Beijing plans to ban clothing that “offends the feelings” of the population

Clothing that “offends the feelings” of the nation could soon be banned in China, according to a recent draft law whose vagueness leaves wide room for interpretation.

The bill stipulates that clothing and speech deemed “harmful to the spirit of the Chinese people” or that “offend the feelings” of the nation will be punishable by fines or even imprisonment.

However, the text does not precisely define the types of clothing that will be prohibited by this legislation.

In China, people wearing clothing or banners transmitting messages deemed politically controversial are already regularly punished for provoking “disputes and unrest.”

The project aims to give authorities more power to crack down on any clothing perceived as contrary to morality.

In early September, a video shared on Chinese social networks showed a man in the southern city of Shenzhen being questioned by police after filming himself wearing a skirt.

Many Internet users approved of the intervention of the police, fearing that this behavior would “make people uncomfortable”.

“It’s offensive to common morality,” wrote a user on Weibo, the Chinese social network.

Several lawyers in the country have publicly opposed the bill, for which the public consultation period runs until September 30.

It would lead to “too vague a punishment standard, which would easily lead to an arbitrary expansion of the scope of administrative sanctions,” Lao Dongyan of Tsinghua University wrote on Weibo.

For similar reasons, Ms. He, a 23-year-old Beijing resident, advocates “establishing carefully considered criteria before putting forward such proposals.”

She believes that it will take “more time” to “determine who has the authority to decide and how to make judgments” on offenses which “are not as clear” as a theft “where true and false are irrefutable.”

“Historical reasons”

But like most people interviewed by AFP in Beijing, Ms. He rather attributes this reform to incidents arising from the wearing of Japanese clothing in historic places or during commemorative days.
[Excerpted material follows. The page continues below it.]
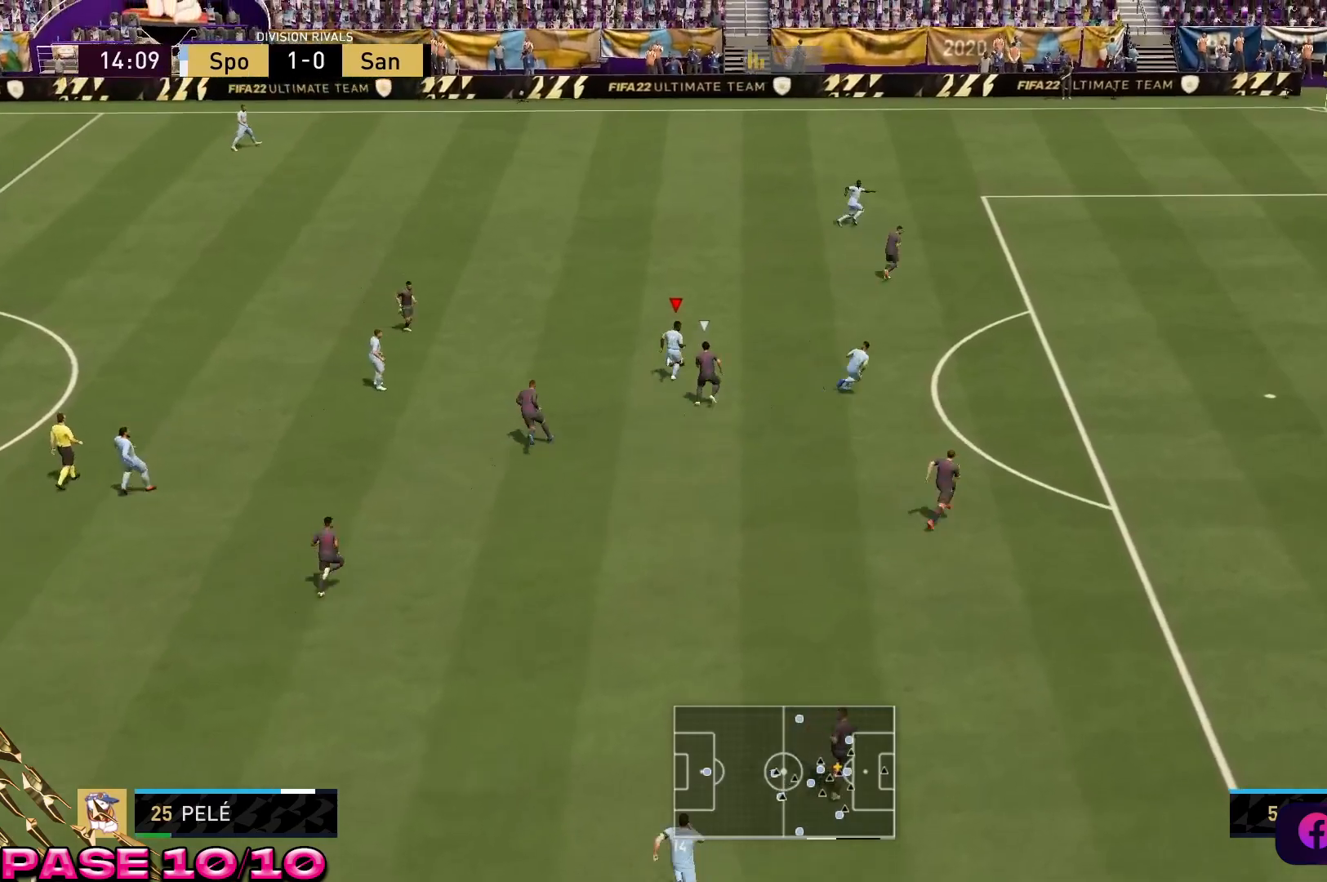
{"buttons": [], "left_stick": "down-right", "right_stick": "center", "events": [[33, "left_stick", "down-right"], [67, "A", "up"]]}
In 2021, the state tabloid “Global Times” claimed that a woman had been “severely criticized” after wearing a kimono in public on December 13, the national commemoration day for the victims of war crimes committed by Japan in 1937.

Last year, a woman said she was arrested by police while wearing a kimono in the eastern city of Suzhou.
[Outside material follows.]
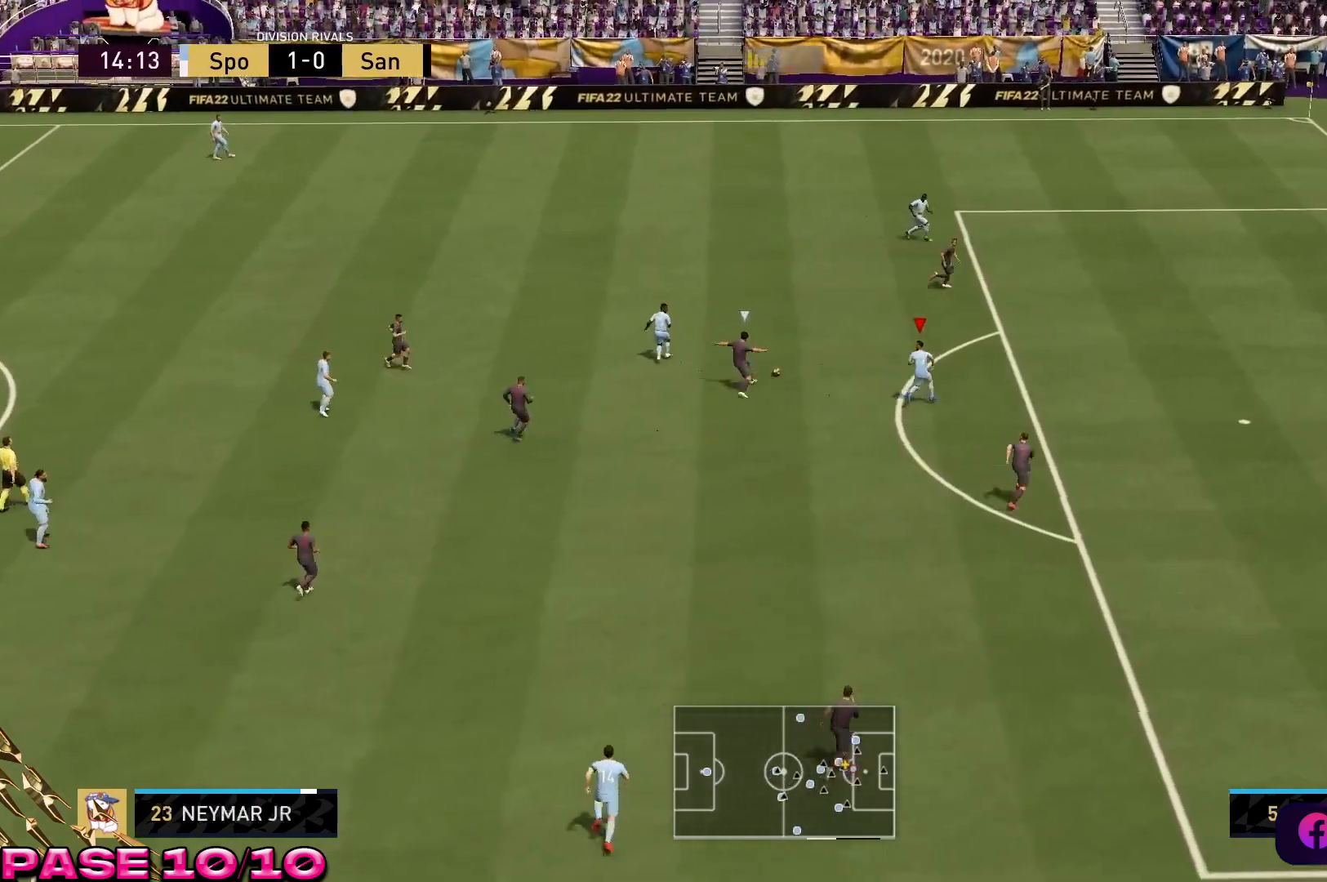
{"buttons": [], "left_stick": "center", "right_stick": "center", "events": [[117, "R2", "down"], [133, "left_stick", "center"], [200, "R2", "up"]]}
“Dressing is everyone’s choice and freedom, but there are also particular (circumstances),” said Ms. He, judging that certain behaviors “insulting in front of a statue or on a specific day” are “100% deliberate and must be punished.”
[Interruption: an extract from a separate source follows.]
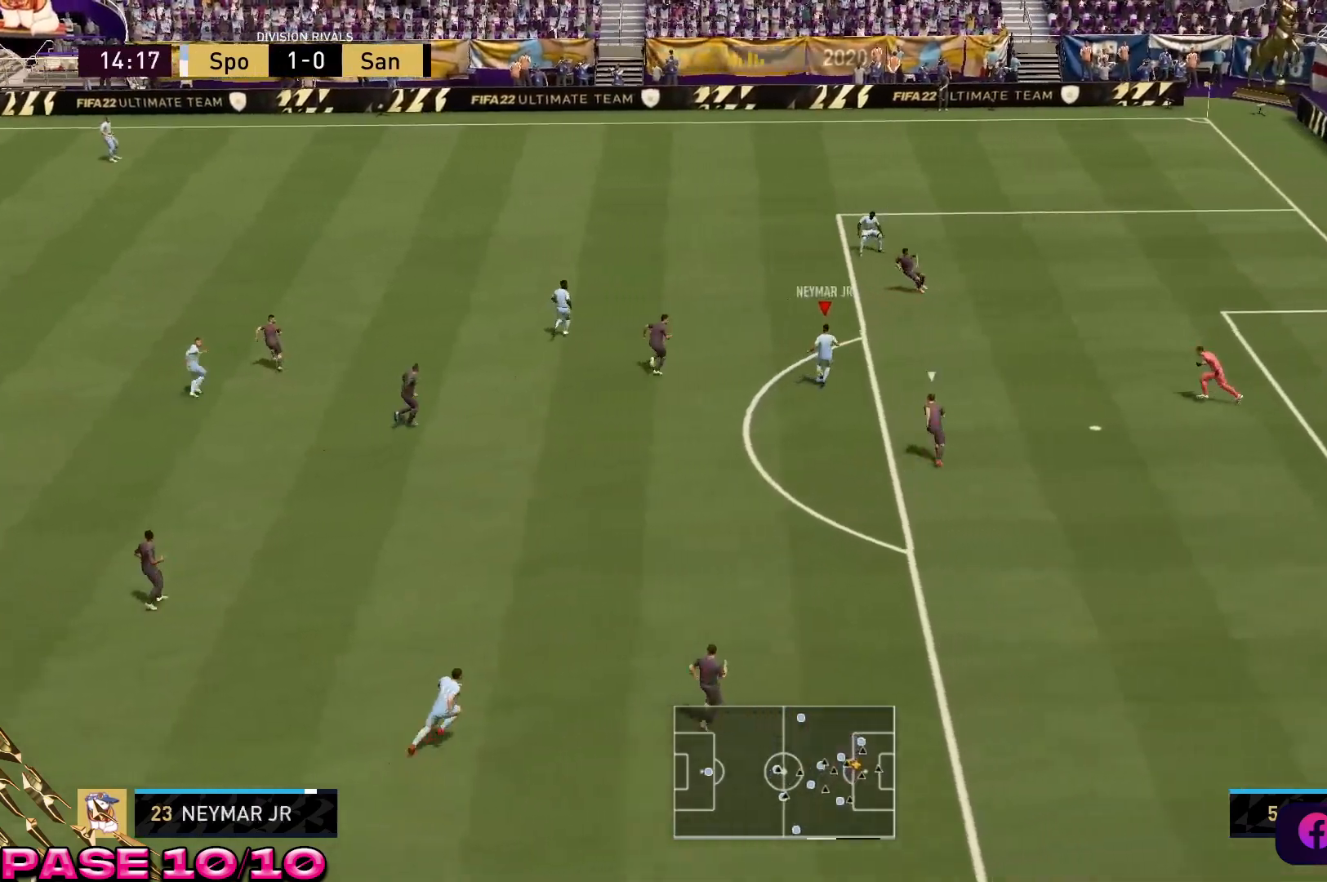
{"buttons": ["B", "L2", "R2"], "left_stick": "up-left", "right_stick": "center", "events": [[200, "B", "down"], [467, "left_stick", "up-left"], [483, "L2", "down"], [500, "R2", "down"]]}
“If a person wears a kimono (…) at the memorial to the victims of the Nanjing massacre by the Japanese invaders, I think it would cause significant psychological harm to the Chinese people,” said Yang Shuo, a 25-year-old programmer. .

Such an act “should be punished”, he criticizes.

“There are historical reasons, and I think the emotions of the local population should be taken into account,” says Mr. Gu, a 35-year-old man.

On the other hand, “in most cases”, the thirty-year-old does not “think it is necessary to initiate proceedings”. Like “for example, if a person goes (in a kimono) simply to a shopping street.”

Moreover, Jeremy Daum, researcher at the Paul Tsai China Center at Yale, considers it “almost certain that the formulation (of the project) will be strongly modified” to deal more precisely with “heroes, martyrs, the history of the party , following the numerous comments that this text provoked.